*WHAT TO WORK ON*
Where a line holds the word "lines", copy it from the records.

*RECORDS FOR THE TASK*
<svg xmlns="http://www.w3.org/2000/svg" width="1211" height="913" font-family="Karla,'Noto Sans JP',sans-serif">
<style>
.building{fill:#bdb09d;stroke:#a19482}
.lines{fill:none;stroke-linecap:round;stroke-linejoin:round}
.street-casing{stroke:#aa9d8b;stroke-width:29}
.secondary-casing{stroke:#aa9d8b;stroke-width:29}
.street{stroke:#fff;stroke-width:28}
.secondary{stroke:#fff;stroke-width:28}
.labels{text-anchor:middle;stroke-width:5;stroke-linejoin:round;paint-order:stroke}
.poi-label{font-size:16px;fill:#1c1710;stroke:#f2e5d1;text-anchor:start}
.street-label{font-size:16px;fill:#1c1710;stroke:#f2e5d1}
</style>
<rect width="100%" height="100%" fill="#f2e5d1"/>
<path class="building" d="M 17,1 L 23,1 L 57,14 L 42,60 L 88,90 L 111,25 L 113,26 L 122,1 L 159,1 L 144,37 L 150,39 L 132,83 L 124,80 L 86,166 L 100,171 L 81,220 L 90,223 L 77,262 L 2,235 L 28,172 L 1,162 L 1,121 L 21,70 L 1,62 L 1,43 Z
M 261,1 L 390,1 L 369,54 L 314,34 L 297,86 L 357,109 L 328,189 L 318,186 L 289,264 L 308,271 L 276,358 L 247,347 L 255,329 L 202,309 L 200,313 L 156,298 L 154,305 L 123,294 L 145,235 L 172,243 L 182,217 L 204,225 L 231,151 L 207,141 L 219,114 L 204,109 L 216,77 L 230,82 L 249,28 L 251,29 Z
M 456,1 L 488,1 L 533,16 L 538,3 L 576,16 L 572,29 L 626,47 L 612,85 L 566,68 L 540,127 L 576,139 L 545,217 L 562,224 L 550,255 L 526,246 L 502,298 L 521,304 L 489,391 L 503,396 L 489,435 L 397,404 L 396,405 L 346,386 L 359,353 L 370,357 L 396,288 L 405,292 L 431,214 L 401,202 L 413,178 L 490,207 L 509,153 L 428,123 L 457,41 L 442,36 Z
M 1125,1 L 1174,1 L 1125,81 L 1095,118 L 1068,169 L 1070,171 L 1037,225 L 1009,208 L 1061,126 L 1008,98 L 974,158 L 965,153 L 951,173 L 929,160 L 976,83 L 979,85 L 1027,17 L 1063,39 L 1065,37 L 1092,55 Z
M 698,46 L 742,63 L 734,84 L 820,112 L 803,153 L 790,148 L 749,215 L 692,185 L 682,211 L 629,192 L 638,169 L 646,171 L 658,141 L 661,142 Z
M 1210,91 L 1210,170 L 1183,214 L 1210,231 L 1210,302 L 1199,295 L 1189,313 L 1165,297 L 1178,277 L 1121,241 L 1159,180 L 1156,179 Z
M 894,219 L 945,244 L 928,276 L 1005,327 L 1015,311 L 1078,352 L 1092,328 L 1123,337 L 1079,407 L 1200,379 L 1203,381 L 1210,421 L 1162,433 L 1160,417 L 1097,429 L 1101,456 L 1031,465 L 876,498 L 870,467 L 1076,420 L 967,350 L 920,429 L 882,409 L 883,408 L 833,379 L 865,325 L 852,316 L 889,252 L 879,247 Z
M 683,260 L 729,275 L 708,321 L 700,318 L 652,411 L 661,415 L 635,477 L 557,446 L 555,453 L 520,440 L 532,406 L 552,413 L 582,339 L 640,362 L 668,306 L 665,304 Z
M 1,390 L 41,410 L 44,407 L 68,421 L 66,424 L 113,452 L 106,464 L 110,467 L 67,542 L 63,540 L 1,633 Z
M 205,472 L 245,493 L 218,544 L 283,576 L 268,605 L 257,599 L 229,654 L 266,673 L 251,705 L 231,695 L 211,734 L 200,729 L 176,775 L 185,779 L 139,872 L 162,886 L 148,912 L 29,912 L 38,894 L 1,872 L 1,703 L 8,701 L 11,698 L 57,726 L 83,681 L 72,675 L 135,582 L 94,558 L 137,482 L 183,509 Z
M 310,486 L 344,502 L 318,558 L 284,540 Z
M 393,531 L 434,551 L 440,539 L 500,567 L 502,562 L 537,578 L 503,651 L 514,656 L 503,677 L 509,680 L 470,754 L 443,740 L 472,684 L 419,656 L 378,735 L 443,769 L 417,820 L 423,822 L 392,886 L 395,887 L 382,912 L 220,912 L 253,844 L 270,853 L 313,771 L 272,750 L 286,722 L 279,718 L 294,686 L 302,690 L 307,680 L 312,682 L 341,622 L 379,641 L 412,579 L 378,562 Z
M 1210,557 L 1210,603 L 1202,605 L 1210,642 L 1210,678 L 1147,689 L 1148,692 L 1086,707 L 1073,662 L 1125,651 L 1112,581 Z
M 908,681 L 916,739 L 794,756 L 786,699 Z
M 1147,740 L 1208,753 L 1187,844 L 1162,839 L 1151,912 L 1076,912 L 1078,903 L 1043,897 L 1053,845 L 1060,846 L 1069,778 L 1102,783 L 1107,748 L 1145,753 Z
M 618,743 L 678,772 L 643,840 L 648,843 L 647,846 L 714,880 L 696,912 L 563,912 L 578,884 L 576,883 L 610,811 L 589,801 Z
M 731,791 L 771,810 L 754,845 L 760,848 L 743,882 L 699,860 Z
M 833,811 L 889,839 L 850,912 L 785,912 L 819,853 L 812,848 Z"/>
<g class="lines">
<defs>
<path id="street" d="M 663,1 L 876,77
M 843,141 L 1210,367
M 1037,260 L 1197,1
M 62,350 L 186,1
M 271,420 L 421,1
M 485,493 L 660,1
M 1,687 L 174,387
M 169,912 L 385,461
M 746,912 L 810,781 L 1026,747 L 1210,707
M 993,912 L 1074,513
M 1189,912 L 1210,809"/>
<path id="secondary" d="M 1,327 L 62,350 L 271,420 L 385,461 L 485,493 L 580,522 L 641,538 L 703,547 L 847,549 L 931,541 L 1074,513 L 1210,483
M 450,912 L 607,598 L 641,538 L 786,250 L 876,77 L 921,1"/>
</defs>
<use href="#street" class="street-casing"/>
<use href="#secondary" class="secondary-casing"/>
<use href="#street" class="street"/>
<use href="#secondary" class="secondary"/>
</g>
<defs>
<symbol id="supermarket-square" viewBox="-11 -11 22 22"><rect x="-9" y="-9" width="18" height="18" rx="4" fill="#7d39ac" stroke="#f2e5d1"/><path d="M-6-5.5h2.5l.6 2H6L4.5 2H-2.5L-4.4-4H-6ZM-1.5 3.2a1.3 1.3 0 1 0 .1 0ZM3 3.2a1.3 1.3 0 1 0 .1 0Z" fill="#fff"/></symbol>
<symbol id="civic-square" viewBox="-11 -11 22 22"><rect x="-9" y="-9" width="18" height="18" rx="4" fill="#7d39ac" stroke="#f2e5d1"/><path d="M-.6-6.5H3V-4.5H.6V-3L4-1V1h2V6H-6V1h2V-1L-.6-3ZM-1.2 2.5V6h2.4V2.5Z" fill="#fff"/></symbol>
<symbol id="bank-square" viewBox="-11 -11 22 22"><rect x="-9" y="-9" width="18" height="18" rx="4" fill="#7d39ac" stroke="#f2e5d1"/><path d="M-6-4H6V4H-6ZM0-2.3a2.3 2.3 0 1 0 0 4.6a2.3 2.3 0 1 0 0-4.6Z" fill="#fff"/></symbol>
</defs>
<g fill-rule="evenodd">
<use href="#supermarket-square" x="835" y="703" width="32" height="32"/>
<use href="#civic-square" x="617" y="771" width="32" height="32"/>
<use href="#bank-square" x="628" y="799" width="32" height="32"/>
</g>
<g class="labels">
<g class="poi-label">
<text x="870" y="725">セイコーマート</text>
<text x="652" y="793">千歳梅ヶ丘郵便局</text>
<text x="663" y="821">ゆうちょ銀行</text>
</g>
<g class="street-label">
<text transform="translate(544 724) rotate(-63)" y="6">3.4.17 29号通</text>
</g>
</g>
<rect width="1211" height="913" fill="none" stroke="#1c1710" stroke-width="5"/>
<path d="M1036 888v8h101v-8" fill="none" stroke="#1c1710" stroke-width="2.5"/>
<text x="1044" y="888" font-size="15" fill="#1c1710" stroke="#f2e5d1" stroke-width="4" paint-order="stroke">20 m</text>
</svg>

*ANSWER TO THIS TASK*
.lines{fill:none;stroke-linecap:round;stroke-linejoin:round}
<g class="lines">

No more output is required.